#### Work instruction
Please render the lines between the one holding "Is it true that worst equals 0.0 at 28?" and the one holding "The value of var", inclusive, as a Markdown table with columns Row and Line. Include only those lines, and leave out blank lines and pictures.

#### Records for this task

[Start of section]

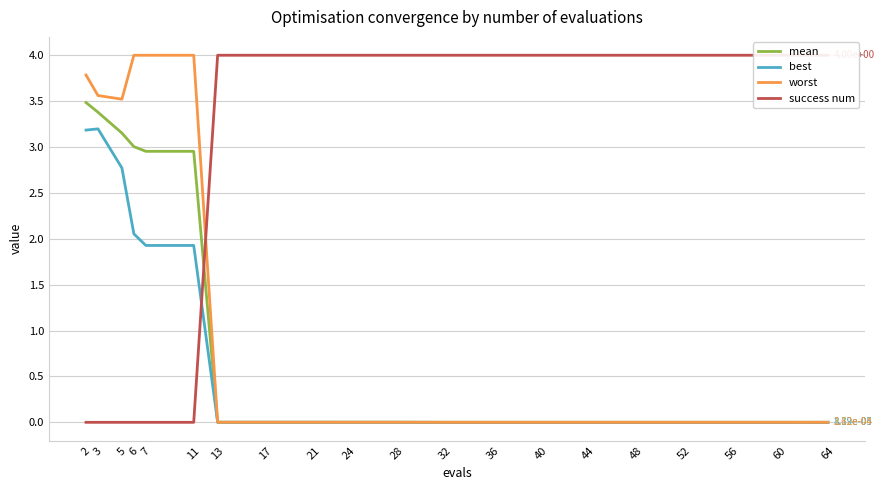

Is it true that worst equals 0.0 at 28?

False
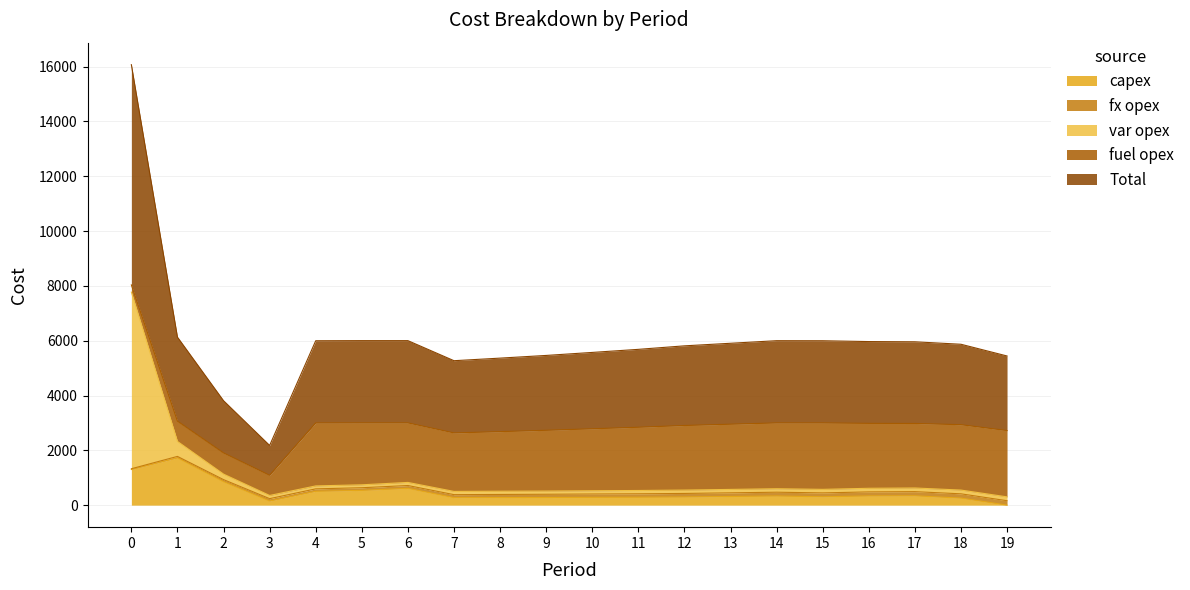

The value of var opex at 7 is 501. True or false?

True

[End of section]
[Start of section]

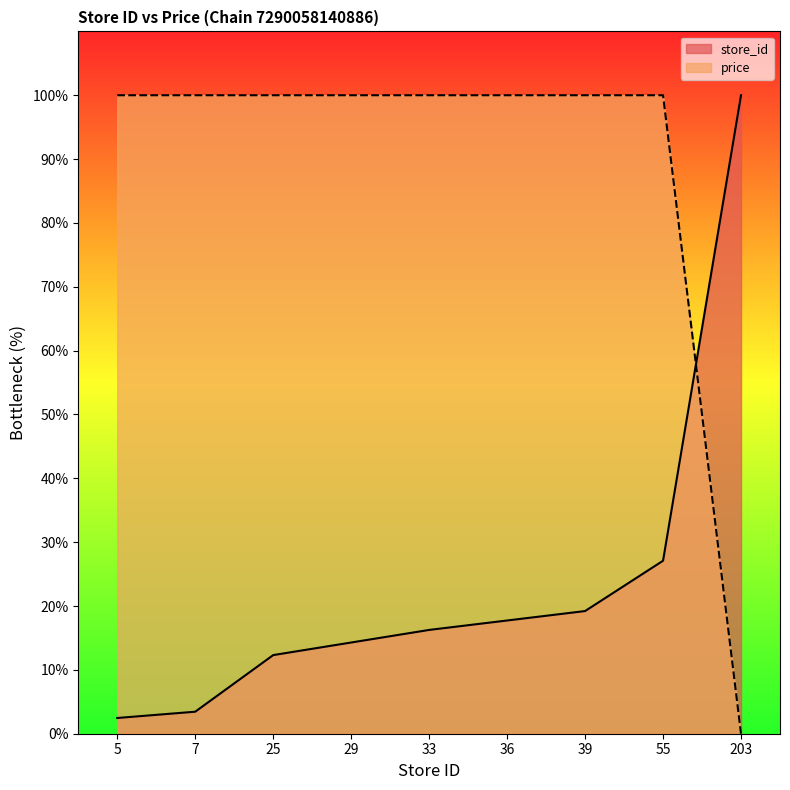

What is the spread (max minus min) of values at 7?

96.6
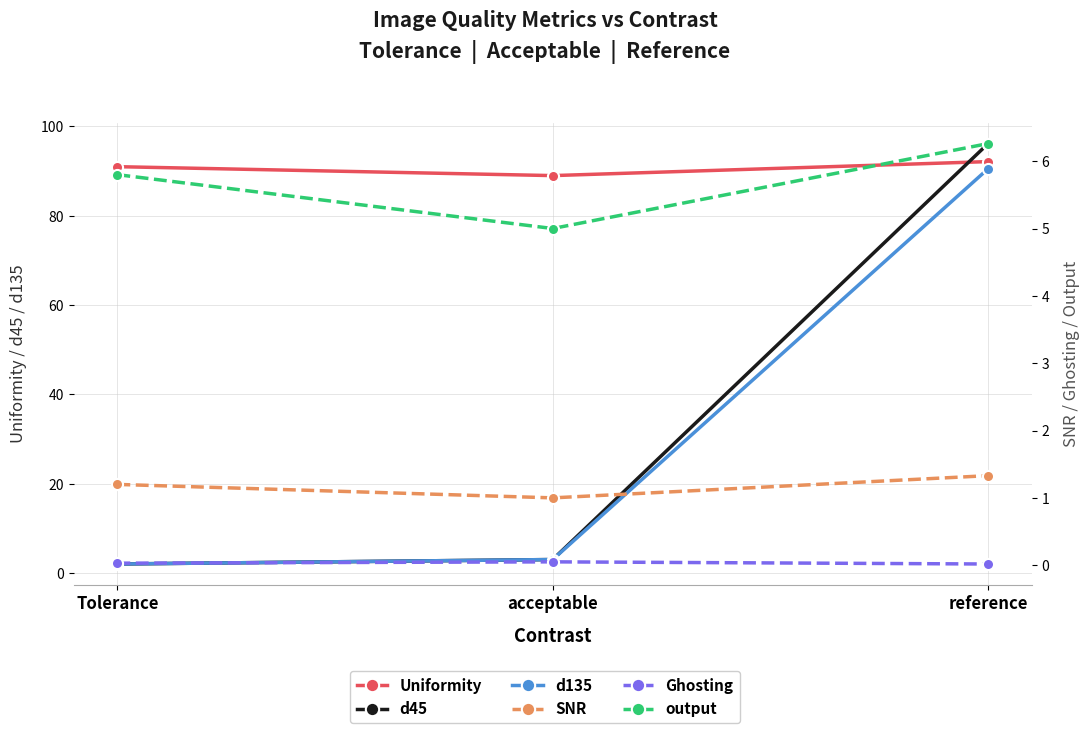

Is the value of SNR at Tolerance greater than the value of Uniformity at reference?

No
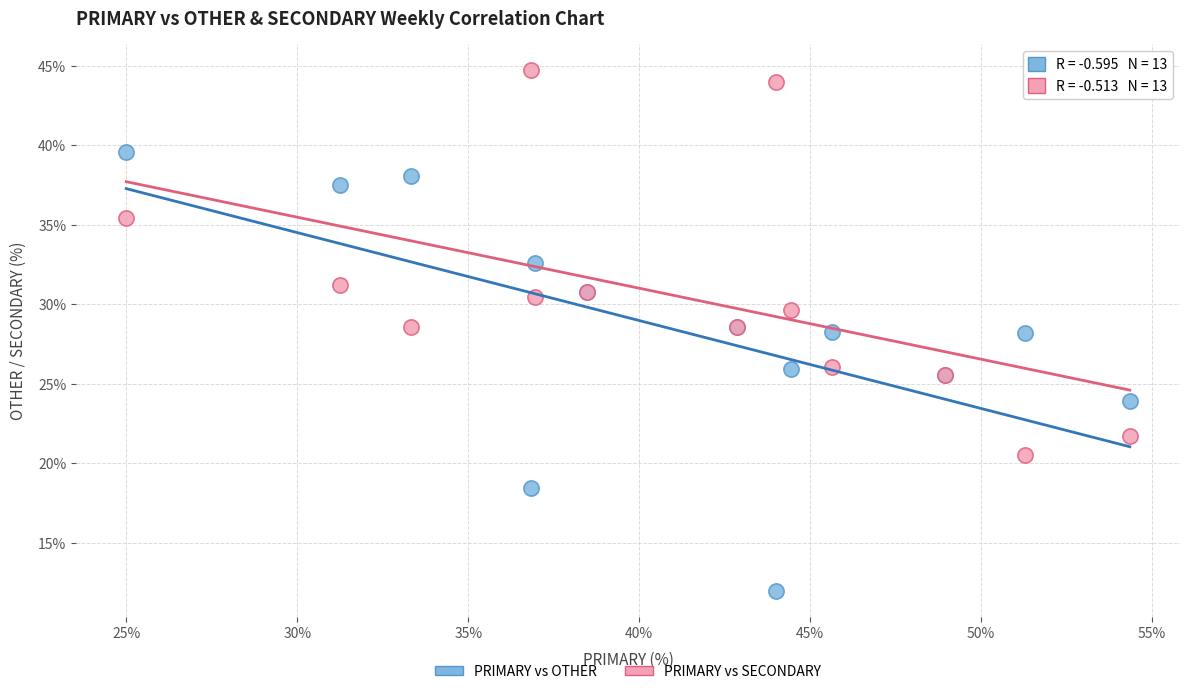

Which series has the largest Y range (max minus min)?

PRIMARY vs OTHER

[End of section]
[Start of section]

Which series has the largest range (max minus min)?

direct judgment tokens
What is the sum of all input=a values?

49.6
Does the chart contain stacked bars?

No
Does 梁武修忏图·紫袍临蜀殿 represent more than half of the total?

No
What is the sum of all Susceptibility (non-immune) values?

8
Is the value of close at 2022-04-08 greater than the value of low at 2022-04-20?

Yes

[End of section]

#### Solution to the problem
| Row | Line |
|---|---|
| 1 | Is it true that worst equals 0.0 at 28? |
| 2 | False |
| 3 | The value of var opex at 7 is 501. True or false? |